When applying for my Australian Visa, under “purpose of visit” I put down “eco-tourism”. And I wasn’t lying. You can’t really travel this close to the South Pole and NOT see penguins in their natural habitat!! And how could I resist a chance to see some Koalas, Emus, Wallabies and Kanagaroos??
There are two ways you can choose to see Australian wildlife. The first is to take the usual guided tourist buses, where they take you to farms and let you get up close and personal with koalas and kangaroos – domesticated animals bred purely for the pleasure of tourists.
The second and more interesting way is to go on private tours with genuine conservation scientists and naturalists who will let you tag along on their regular outings to record measurement and observe the animals. You don’t get to touch the animals. You observe them wild and from a distance through binoculars. There’s not much talking, and when there is it’s always in hushed David Attenborough style so you don’t scare away the wildlife. Oh and you will WALK. A LOT. You will get muddy. You will get dusty. You will definitely get WET. So make sure you’re wearing the right clothing or you will regret it for days.
Guess which one I chose… 😀
First up, a day trip to Phillip Island Nature Park on the southern coast of Australia…

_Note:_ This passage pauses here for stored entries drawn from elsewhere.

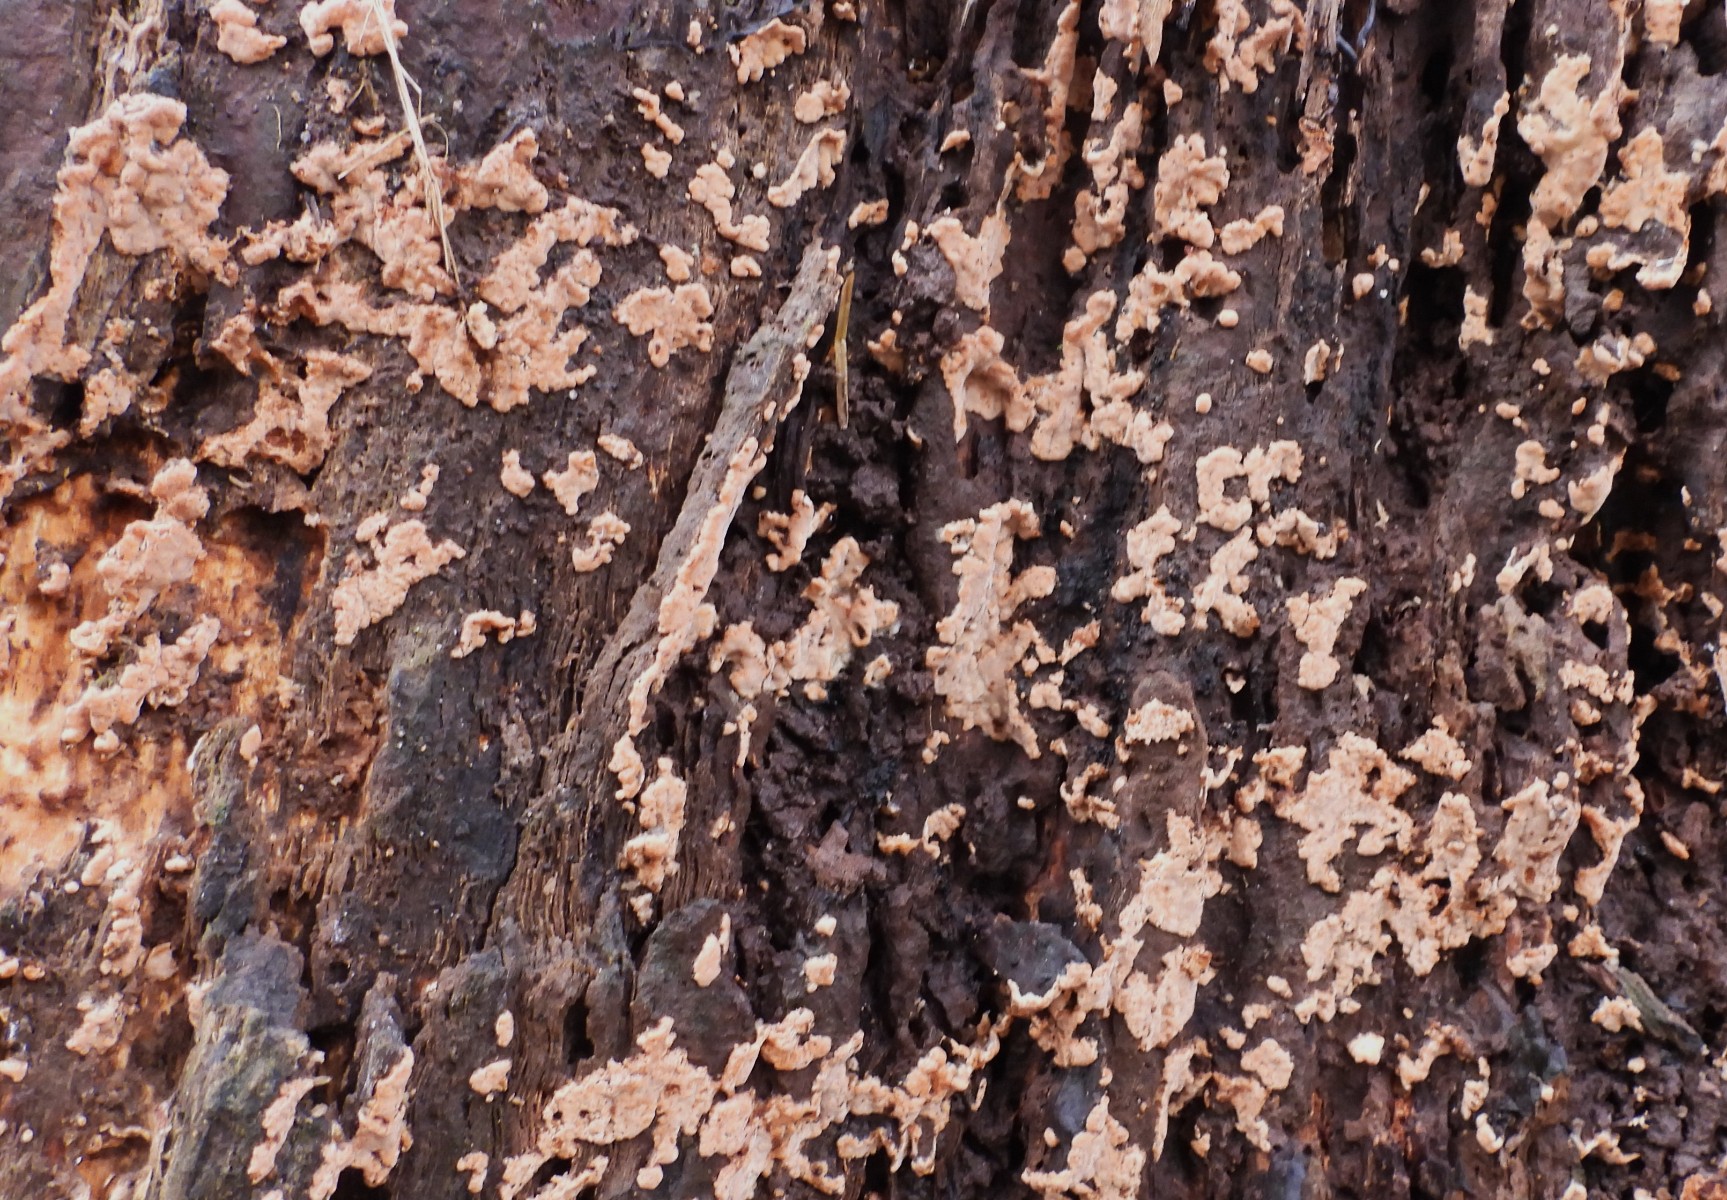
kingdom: Fungi
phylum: Basidiomycota
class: Agaricomycetes
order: Russulales
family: Peniophoraceae
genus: Gloiothele
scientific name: Gloiothele lactescens
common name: bitter olieskind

So the Penguin Parade is basically a few hundred penguins waddle onto the beach at Phillip Island and back to their burrows. Presumably they’re coming home to seep after a long day of guzzling fish and swimming around the arctic waters. It only happens at certain times of the year, and always after dark. Visitors are absolutely NOT allowed to take photos, in order to protect the penguins. That’s why I don’t have any pictures of them. Sorry, but the rules are the rules and I wasn’t going to be the one person breaking them.
You Yangs Nature Reserve
Just over an hour away from Melbourne is the You Yangs Regional Park. Home to wild koalas, kangaroos, possums and so much more…
Not far from Geelong and the You Yangs is the Serendip Sanctuary. Owned by the state government of Victoria, it’s used for wildlife research and the captive management and breeding of native species of birdlife under threat of being wiped out. I, however, was going to see the kangaroos.